Peng Liu (office hour & homework & website)
Whitehead Hall 211E
Office Hour: Tues 1-3

Qi Wang(homework)
Whitehead Hall 214
    * Learn enough about the theory of statistical learning to comfortably read research articles in the "computational" sub-fields of biology, neuroscience, vision and linguistics.
    * Gain experience in the practice of statistical learning by applying the basic principles to a real, difficult, high-dimensional pattern recognition problem, such as molecular cancer diagnosis or face detection.
Chapters of a draft monograph will be distributed on a regular basis. These chapters cover nearly all of the basic material on statistical learning, as well as some of the applications. Other applications, notably to molecular cancer diagnosis, modeling gene regulatory networks and language modeling, will be presented in class. An excellent and comprehensive reference is the book Pattern Recognition and Machine Learning by Christopher Bishop published by Springer in 2006. Other useful references include:
    1. Cover, T. and Thomas, J., Elements of Information Theory, John Wiley, 1991. (Great book from which some course material was taken.)
    2. Duda, R. O. Hart, P. E. and Stork, D.G, Pattern Classification, John Wiley, New York, 2001. (Updated version of classic text of 1973.)
    3. Devroye, L., Gyor , L. and Lugosi, G., A Probabilistic Theory of Pattern Recognition, Springer-Verlag, 1996. (Theory of inductive learning; abstract and technical.)
    4. Hastie, T., Tibshirani, R. and Friedman, J., The Elements of Statistical Learning, Springer-Verlag, 2001. (Generally excellent text.)
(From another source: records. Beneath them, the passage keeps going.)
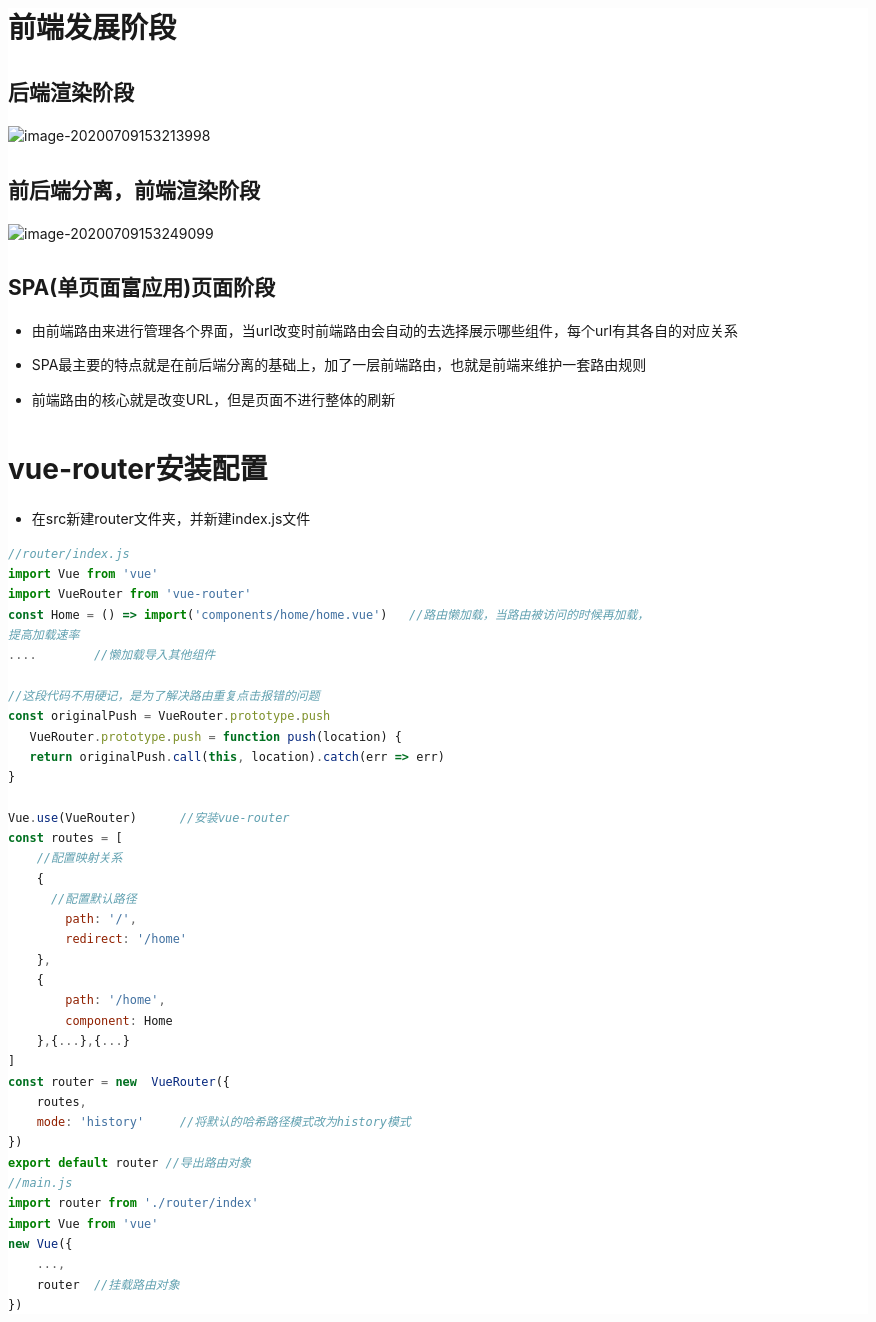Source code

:# 前端发展阶段

## 后端渲染阶段

<img src="C:\Users\22140\Desktop\web-study\note\assets\img\image-20200709153213998.png" alt="image-20200709153213998"  />

## 前后端分离，前端渲染阶段

![image-20200709153249099](C:\Users\22140\Desktop\web-study\note\assets\img\image-20200709153249099.png)

## SPA(单页面富应用)页面阶段

- 由前端路由来进行管理各个界面，当url改变时前端路由会自动的去选择展示哪些组件，每个url有其各自的对应关系

- SPA最主要的特点就是在前后端分离的基础上，加了一层前端路由，也就是前端来维护一套路由规则
- 前端路由的核心就是改变URL，但是页面不进行整体的刷新

# vue-router安装配置

- 在src新建router文件夹，并新建index.js文件

```javascript
//router/index.js
import Vue from 'vue'
import VueRouter from 'vue-router'
const Home = () => import('components/home/home.vue')	//路由懒加载，当路由被访问的时候再加载，															提高加载速率
....		//懒加载导入其他组件

//这段代码不用硬记，是为了解决路由重复点击报错的问题
const originalPush = VueRouter.prototype.push		
   VueRouter.prototype.push = function push(location) {
   return originalPush.call(this, location).catch(err => err)
}

Vue.use(VueRouter)		//安装vue-router
const routes = [
    //配置映射关系
    {
      //配置默认路径
        path: '/',
        redirect: '/home'
    },
    {
     	path: '/home',
        component: Home
    },{...},{...}
]
const router = new  VueRouter({
    routes,
    mode: 'history'		//将默认的哈希路径模式改为history模式
})
export default router //导出路由对象
//main.js
import router from './router/index'
import Vue from 'vue'
new Vue({
    ...,
    router	//挂载路由对象
})
```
    * Project: This is the most important one. Towards the beginning of the term the students will be given access to a large amount of annotated data from one of the featured application areas, such as molecular disease diagnosis or scene interpretation. The objective is to conceive, "train" and evaluate a novel method for extracting an appropriate annotation from unlabeled data. This will involve programming, but any language is acceptable. Each student is expected to write a report describing his or her experiments and conclusions; attaching computer code is optional and relatively unimportant. These reports are due towards the end of the semester. The project will be described in detail in a separate handout.
    * Final Exam: This consist of a few problems generally easier than those assigned for homework.
    * Homework Problems: The monograph contains a number of exercises and others will be added. Every 2-3 weeks there will be an assignment consisting of several of these. The important thing is to try the problems, not to get everything right, and you may work together if you wish. Solutions will be provided.
    * Class Participation: There are regular, although unscheduled, discussions about the pros and cons of various learning strategies, performance criteria, etc., and I would like to see everybody take part in these.
Project 40%; Exam 20%; Homework 20%; Class Participation 20%.
To contain course notes, urls for data, homework assignments and solutions, announcements, etc.